The problem, Ryan said, is that Harris County wasn’t named as one of the class representatives, and therefore it would be denied active involvement in formal settlement negotiations with opioid wholesalers and distributors. At the same time, the county would be bound to any settlement approved through the negotiation class.
If other communities follow suit, it would be a significant shift that could undermine efforts by Judge Dan Polster, who is overseeing the opioid cases in the U.S. District Court for the Northern District of Ohio, to use broad negotiations to resolve the complex litigation more swiftly, said Richard Ausness, a professor at the University of Kentucky College of Law.
“You could have a snowball effect,” he said. “The whole thing collapses if you don’t get 75% of the class opting in.”
Ausness is referring to the three-quarters supermajority participation by cities, counties, and Native American tribes that is required for the negotiation class to proceed with any settlement offer that is made. He added that defendants will have “little incentive to negotiate with the class if a lot of potential plaintiffs opt out of the class.”
Polster approved the novel negotiation class on Sept. 11. The concept was designed to allow more than 34,000 local governments across the U.S. to enter into a universal settlement with some of the largest companies in the nation, including Cardinal Health.
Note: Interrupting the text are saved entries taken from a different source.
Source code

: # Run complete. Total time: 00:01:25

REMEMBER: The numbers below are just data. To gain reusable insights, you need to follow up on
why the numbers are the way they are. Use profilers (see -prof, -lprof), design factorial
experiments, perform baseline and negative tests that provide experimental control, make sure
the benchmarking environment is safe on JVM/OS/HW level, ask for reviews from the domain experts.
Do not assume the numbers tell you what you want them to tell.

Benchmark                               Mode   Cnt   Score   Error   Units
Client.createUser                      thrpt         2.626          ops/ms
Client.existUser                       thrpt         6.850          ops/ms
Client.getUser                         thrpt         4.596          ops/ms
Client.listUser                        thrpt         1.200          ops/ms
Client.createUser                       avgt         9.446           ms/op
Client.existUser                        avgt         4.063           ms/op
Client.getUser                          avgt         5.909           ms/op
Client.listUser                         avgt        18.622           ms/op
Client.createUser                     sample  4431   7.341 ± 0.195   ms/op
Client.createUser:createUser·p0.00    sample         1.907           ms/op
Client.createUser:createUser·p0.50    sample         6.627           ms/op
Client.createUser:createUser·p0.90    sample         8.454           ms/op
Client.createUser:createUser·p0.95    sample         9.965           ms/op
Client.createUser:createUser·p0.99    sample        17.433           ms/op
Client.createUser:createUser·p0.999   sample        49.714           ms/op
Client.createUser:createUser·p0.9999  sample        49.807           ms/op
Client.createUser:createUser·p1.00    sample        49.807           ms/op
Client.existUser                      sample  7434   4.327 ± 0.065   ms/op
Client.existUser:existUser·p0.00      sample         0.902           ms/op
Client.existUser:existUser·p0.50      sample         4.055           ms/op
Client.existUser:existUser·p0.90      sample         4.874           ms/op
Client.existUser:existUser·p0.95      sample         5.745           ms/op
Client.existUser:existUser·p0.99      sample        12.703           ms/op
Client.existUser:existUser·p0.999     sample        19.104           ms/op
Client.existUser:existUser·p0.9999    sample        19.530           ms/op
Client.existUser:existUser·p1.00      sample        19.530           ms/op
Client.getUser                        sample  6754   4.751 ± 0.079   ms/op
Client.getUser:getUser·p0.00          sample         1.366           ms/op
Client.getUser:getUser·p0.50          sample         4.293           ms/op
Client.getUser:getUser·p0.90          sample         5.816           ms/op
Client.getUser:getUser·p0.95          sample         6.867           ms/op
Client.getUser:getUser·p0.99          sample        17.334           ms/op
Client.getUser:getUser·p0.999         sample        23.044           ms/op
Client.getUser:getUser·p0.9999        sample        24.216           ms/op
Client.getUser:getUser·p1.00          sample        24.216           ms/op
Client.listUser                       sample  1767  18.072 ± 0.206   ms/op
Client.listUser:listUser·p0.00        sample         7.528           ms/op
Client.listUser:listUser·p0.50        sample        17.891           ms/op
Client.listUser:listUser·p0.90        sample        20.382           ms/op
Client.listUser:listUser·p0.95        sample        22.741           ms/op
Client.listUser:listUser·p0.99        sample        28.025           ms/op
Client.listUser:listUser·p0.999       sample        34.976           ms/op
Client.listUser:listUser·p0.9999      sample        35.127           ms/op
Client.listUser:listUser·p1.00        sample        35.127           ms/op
It’s a good option for defendants because it offers them a more complete resolution of their liability in the massive litigation, Ausness said.
Attorneys leading negotiations in the multidistrict litigation said it was unwise for Harris County and others to opt out.
“Communities that opt out are extremely short-sighted and are either failing to understand or ignoring the fact that any community can remain in the class while at the same time proceeding to trial or settlement in their individual cases, leaving open the option to choose the benefits of an individual settlement or alternatively of a class-wide settlement for years to come,” Paul J. Hanly Jr., co-lead counsel representing municipalities in the case, said in a statement.
It’s unclear how much money Harris County would get out of any settlement through the negotiation class, and, given its size, the community is dealing with huge, expensive damages as a result of the opioid crisis, Ryan said. He added that he expects “a significant amount will” join the county in opting out by the end of the week.
“Quite frankly, becoming part of the class limits some of our options,” he said.
However, David Noll, a professor at Rutgers Law School, said Harris County may be needlessly worried because attorneys who are selected to represent a whole class of plaintiffs have a fiduciary responsibility to act in the interest of that entire class—even if that means overruling their direct clients.
“A lot depends on what happens next,” Noll said.
“If Harris County triggers a wave of opt-outs, then the practical value of the negotiation class is weakened because MDL (multidistrict litigation) leadership can no longer claim to be negotiating on behalf of all local governments in the U.S.,” he added.
Pegi Block, assistant Harris County attorney, said officials are in the process of filling out the required paperwork and submitting it by the opt-out deadline of Nov. 22.
The negotiation class would allow the plaintiff local governments to work as a class and divvy up settlement dollars based on a pre-determined formula. That’s unusual because the settlement class members must make their decision on whether to opt out before knowing the size of the settlement with any defendant.
Of the total pot, 75% would be divided among the settlement class counties and cities based on a formula that reflects public health expenses those communities have and will incur in responding to the opioid addiction crisis; 15% would go toward special needs of hard-hit communities; and 10% would be set aside for attorneys’ fees.